Taurine protected kidney from oxidative injury through mitochondrial-linked pathway in a rat model of nephrolithiasis

Hyperoxaluria and crystal deposition induce oxidative stress (OS) and renal epithelial cells injury, both mitochondria and nicotinamide adenine dinucleotide phosphate (NADPH) oxidase are considered as the main sources of reactive oxygen species (ROS). Taurine is known to have antioxidant activity and shows renoprotective effect. We investigate the effect of taurine treatment on renal protection, and the putative source of ROS, in a rat model of calcium oxalate nephrolithiasis. Rats were administered with 2.5% (V/V) ethylene glycol + 2.5% (W/V) ammonium chloride (4 ml/day), with restriction on intake of drinking water (20 ml/day) for 4 weeks.
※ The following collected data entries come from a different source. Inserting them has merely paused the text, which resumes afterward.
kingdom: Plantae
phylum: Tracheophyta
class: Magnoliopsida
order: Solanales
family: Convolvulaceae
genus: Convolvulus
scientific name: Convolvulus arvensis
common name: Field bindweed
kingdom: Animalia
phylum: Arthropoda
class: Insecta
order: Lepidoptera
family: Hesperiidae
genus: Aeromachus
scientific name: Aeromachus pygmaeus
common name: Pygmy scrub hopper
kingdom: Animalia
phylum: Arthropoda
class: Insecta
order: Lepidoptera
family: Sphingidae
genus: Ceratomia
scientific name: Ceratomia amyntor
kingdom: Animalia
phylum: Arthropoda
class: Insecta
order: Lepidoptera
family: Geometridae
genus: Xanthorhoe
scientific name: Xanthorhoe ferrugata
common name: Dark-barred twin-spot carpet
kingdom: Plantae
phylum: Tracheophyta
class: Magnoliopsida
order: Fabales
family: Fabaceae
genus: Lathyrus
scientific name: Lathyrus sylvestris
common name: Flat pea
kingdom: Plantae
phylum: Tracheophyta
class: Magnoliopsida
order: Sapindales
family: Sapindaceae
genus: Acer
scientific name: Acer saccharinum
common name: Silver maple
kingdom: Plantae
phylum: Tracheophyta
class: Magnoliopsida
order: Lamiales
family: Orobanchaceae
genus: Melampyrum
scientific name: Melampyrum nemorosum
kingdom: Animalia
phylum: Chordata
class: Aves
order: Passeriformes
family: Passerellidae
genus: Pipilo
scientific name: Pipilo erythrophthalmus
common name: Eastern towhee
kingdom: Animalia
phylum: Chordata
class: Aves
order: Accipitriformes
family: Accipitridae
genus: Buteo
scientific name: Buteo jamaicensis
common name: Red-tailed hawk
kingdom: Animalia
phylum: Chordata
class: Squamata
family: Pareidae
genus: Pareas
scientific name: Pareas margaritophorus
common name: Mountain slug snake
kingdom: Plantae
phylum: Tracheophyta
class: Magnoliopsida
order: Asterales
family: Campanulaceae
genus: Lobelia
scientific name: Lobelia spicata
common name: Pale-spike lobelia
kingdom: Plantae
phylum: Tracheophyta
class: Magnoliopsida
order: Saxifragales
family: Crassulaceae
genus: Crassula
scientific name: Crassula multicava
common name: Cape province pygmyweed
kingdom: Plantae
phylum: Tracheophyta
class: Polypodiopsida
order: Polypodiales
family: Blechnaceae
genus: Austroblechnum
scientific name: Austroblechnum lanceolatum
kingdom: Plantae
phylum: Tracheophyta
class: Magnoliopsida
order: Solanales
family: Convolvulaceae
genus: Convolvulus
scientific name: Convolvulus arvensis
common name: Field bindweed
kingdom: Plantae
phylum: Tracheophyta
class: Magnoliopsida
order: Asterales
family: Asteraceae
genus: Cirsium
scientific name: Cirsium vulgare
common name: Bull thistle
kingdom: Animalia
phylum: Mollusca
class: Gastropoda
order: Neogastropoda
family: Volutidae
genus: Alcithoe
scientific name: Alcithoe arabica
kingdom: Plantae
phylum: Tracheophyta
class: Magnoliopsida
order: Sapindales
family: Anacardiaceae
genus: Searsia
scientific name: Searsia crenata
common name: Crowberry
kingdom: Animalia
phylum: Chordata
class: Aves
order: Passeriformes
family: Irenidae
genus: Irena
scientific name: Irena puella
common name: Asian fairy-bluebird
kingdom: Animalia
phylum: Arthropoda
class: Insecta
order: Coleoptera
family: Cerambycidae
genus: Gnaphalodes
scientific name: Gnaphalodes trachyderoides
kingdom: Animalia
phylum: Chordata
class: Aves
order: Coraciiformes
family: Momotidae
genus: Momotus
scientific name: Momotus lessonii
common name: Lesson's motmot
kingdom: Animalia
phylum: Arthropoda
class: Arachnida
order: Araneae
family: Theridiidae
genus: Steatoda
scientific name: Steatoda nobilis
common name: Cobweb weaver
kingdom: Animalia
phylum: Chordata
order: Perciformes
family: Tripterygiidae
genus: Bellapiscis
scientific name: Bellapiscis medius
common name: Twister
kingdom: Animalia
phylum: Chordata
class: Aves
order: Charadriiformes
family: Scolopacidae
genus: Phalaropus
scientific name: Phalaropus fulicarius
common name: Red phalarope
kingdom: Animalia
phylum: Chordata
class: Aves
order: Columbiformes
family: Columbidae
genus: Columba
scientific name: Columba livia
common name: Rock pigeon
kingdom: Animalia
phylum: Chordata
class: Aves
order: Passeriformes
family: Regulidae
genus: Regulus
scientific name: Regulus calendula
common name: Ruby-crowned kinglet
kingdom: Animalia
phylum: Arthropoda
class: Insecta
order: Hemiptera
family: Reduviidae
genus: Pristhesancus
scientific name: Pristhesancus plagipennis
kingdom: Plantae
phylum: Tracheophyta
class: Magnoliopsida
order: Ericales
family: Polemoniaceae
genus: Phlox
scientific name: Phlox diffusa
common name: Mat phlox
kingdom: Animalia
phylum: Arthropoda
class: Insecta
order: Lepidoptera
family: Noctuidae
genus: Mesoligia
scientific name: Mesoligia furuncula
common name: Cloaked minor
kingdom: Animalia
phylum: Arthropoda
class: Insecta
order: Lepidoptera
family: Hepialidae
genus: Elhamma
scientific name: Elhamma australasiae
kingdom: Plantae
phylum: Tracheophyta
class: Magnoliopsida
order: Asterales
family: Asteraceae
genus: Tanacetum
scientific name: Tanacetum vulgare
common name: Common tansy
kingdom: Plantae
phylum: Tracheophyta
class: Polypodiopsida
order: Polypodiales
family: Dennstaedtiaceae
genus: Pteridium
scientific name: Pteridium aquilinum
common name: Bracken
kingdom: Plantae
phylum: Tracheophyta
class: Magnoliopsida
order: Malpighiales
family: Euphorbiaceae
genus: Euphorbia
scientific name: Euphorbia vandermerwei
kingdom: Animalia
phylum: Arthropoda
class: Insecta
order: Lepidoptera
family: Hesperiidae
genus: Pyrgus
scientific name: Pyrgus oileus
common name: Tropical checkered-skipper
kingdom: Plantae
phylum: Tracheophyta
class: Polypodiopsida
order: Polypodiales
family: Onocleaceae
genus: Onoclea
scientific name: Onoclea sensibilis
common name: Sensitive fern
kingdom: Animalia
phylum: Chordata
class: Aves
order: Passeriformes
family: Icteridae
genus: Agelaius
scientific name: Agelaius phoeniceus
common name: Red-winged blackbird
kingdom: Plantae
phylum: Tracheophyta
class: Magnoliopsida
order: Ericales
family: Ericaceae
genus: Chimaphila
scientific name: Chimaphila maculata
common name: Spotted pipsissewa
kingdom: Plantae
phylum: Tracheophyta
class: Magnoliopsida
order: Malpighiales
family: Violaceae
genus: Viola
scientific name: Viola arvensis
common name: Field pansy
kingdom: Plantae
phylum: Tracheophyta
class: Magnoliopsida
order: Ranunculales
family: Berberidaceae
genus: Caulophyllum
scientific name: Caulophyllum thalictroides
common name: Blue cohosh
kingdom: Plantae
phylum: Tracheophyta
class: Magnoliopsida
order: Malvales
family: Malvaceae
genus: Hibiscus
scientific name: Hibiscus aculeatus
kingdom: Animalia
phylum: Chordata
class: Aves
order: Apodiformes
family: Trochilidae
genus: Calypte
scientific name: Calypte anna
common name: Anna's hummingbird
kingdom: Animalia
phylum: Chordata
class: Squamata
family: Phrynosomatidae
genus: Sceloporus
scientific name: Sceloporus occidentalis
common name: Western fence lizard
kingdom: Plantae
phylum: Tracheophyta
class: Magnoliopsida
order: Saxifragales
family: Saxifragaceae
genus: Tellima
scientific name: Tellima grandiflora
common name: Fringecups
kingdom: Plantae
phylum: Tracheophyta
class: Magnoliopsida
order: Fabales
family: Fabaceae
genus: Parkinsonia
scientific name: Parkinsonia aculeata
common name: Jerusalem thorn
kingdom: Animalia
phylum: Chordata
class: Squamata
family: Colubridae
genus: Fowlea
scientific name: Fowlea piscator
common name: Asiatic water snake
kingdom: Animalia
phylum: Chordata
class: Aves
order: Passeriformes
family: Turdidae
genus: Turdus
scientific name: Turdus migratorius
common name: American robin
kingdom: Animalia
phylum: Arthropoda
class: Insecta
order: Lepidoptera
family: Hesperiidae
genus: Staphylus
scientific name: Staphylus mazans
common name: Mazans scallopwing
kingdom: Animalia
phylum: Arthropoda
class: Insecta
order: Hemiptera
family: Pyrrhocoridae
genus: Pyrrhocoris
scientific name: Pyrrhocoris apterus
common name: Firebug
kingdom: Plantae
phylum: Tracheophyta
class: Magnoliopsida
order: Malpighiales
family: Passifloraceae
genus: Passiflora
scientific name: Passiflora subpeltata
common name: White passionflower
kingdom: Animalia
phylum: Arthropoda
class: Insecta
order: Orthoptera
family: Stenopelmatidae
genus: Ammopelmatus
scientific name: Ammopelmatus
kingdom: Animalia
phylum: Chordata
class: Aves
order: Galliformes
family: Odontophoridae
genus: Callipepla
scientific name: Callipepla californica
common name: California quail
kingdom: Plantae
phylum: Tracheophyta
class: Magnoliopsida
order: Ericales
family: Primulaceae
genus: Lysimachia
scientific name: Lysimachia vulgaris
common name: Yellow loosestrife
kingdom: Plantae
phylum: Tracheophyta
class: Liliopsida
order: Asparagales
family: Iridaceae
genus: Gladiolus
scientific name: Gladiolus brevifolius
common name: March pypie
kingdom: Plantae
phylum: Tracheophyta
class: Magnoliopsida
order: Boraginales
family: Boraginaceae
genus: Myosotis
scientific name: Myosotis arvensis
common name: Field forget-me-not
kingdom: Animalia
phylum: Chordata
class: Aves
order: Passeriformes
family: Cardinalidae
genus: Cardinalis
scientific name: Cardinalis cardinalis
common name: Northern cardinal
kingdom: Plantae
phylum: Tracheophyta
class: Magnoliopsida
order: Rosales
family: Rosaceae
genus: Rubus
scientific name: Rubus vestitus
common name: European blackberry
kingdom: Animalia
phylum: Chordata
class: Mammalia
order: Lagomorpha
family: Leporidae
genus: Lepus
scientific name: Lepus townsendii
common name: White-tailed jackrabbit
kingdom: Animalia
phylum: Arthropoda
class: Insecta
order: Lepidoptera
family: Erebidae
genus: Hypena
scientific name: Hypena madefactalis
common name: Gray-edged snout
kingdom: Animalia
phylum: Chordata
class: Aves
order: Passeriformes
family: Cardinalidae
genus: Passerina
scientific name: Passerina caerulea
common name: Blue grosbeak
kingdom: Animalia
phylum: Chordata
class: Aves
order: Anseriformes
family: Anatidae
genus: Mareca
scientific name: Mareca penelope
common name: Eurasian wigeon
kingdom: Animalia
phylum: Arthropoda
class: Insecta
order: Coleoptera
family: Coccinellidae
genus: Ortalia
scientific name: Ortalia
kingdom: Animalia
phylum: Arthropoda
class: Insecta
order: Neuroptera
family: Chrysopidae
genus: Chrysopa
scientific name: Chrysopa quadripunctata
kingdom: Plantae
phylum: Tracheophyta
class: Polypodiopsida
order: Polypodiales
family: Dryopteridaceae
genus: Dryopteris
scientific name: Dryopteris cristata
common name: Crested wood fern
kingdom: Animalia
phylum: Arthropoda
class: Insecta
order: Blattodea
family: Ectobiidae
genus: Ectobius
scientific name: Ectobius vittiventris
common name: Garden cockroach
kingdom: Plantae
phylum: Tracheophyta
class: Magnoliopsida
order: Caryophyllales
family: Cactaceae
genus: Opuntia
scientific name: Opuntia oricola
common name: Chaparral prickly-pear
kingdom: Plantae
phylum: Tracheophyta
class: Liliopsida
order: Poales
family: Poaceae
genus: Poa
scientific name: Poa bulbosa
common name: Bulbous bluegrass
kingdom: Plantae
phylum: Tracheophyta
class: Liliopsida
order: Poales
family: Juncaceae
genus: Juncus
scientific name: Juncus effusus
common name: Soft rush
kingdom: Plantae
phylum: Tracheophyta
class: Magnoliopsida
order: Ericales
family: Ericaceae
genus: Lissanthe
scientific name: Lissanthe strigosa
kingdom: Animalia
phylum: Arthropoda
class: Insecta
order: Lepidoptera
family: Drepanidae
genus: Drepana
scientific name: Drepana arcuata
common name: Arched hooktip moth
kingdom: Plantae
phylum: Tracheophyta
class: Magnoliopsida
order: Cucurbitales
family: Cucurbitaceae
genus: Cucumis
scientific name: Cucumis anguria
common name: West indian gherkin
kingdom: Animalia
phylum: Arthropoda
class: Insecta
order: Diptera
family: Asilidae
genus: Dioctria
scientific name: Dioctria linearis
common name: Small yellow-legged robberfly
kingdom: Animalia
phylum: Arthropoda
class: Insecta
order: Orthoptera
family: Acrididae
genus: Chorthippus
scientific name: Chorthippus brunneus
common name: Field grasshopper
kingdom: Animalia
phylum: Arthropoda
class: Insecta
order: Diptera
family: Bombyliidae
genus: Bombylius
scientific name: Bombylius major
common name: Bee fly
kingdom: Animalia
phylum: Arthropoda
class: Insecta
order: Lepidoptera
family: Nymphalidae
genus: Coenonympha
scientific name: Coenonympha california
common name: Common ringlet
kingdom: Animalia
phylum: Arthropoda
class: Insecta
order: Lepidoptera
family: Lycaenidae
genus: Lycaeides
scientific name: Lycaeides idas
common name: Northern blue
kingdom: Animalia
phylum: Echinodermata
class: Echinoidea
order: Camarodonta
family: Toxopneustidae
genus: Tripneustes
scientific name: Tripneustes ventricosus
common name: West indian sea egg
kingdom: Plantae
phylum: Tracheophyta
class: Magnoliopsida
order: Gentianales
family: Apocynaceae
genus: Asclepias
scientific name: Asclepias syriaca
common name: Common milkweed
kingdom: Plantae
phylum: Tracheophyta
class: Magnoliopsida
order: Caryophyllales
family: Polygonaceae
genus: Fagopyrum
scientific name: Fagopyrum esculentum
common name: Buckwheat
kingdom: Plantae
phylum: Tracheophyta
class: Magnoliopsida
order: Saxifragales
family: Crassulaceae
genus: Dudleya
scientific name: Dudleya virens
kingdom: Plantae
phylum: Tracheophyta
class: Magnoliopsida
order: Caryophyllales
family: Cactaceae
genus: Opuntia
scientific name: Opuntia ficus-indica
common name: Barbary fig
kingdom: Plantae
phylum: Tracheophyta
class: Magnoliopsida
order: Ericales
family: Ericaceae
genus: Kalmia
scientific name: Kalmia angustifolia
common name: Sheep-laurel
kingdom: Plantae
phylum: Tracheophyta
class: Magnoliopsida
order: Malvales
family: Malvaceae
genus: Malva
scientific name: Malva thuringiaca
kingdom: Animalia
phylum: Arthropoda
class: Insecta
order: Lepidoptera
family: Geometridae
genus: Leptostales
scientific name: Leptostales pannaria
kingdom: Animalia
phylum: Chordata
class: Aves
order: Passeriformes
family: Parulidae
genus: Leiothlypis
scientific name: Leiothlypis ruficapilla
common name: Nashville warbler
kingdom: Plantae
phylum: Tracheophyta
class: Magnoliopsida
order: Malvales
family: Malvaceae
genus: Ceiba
Simultaneous treatment with taurine (2% W/W, mixed with the chow) was performed. At the end of the study, indexes of OS and renal injury were assessed. Renal tubular ultrastructure changes were analyzed under transmission electron microscopy. Crystal deposition in kidney was scored under light microscopy. Angiotensin II in kidney homogenates was determined by radioimmunoassay. Expression of NADPH oxidase subunits p47phox and Nox-4 mRNAs in kidney was evaluated by real time-polymerase chain reaction. The data showed that oxidative injury of the kidney occurred in nephrolithiasis-induced rats. Hyperplasia of mitochondria developed in renal tubular epithelium. The activities of superoxide dismutase (SOD) and glutathione peroxidase (GSH-Px) in mitochondria decreased and the mitochondrial membrane showed oxidative injury. Taurine treatment alleviated the oxidative injury of the kidney, improved SOD and GSH-Px activities, as well as the mitochondrial membrane injury, with lesser crystal depositions in the kidney. We could not detect statistical changes in the renal angiotensin II level, and the renal p47phox and Nox-4 mRNAs expression in those rats. The results suggest that mitochondria but not NADPH oxidase may account for the OS and taurine protected kidney from oxidative injury through mitochondrial-linked pathway in this rat model.